Many of us had a hearty laugh over the short-lived marriage of socialite Kim Kardashian and NBA player Kris Humphries. But their consideration of an annulment was comparatively wise, especially for two people with massive fortunes.
Even for us average Joes, an annulment has some financial advantages over a divorce, particularly when it comes to the division of assets and property.
In an annulment, the court tries to restore each party's finances to their original state, which means you can avoid a bitter, drawn-out battle over who should get what. Instead, the assets, property and debt that you brought to the marriage stay with you when you leave the marriage. This is radically different from divorce, especially in Texas, which is a community property state. This means that when you and your spouse divorce, your property and assets are typically divided evenly. Getting an annulment means you won't lose anything you had before you said "I do."
If you did manage to acquire debt while you were together, both you and your spouse are 100 percent responsible for paying it off, just as if you shared a joint credit card. A creditor can come after both of you if you fail to pay that debt.
Of course, not every married couple is eligible for annulment. In the state of Texas, your failed marriage must meet at least one of several conditions. These include:
• Either you or your spouse was under the legal age of 14. You may also be eligible if you were between 14 and 18 but didn't get your parents' permission to marry.

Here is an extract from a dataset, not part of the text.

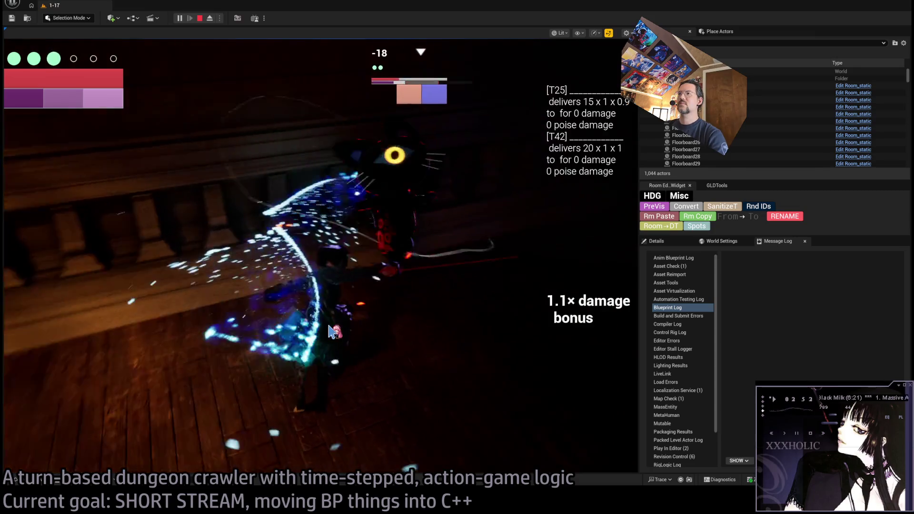
left_click(542, 222)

• At least one party was intoxicated or mentally incompetent.
• The marriage took place within 72 hours of procuring a marriage license.
• Your previous marriage hadn't been dissolved.
• You were married under fraud, duress or force.
• One of you concealed your impotence, whether mental or physical.
There are also time limits under which you can seek an annulment. But if you do qualify, it's a good idea to consult with an attorney who practices family law to discuss all of your options and decide whether annulment is the best move for you and your spouse.